Exercise objective:
Once you have located the line containing "Nano-cpu 32000 (High-Performance" in the material below, return it exactly along with each line after it through the line containing "Copyright (C) 2019".

Provided data:
☆ ☆ ☆ ☆ ☆
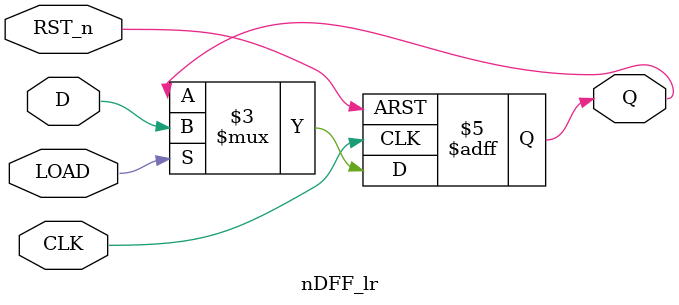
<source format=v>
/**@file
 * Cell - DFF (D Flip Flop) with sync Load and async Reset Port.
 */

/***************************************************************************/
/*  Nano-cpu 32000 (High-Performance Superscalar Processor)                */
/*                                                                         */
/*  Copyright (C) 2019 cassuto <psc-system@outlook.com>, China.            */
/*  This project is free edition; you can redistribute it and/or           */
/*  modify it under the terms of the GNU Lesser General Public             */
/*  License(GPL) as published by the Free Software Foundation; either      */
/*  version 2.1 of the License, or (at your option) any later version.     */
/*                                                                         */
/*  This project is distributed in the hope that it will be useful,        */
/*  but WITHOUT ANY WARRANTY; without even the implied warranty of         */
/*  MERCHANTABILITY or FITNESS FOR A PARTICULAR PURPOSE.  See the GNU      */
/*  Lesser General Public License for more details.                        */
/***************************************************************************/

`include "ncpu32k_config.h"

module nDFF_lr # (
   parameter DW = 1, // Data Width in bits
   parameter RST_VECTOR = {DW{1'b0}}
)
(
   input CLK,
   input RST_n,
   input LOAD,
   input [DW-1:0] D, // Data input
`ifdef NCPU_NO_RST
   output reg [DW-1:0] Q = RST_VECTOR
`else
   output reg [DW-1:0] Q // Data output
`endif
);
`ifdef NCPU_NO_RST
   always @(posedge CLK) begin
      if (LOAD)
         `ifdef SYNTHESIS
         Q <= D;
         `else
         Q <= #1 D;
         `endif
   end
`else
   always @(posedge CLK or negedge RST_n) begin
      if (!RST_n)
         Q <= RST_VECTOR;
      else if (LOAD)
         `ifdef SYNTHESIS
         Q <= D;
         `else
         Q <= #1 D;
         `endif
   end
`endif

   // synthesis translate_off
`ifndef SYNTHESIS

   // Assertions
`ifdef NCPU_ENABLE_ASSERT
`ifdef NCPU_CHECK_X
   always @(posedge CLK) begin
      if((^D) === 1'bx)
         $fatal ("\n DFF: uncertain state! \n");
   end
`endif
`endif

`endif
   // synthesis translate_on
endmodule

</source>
☆ ☆ ☆ ☆ ☆
Final answer:
/*  Nano-cpu 32000 (High-Performance Superscalar Processor)                */
/*                                                                         */
/*  Copyright (C) 2019 cassuto <psc-system@outlook.com>, China.            */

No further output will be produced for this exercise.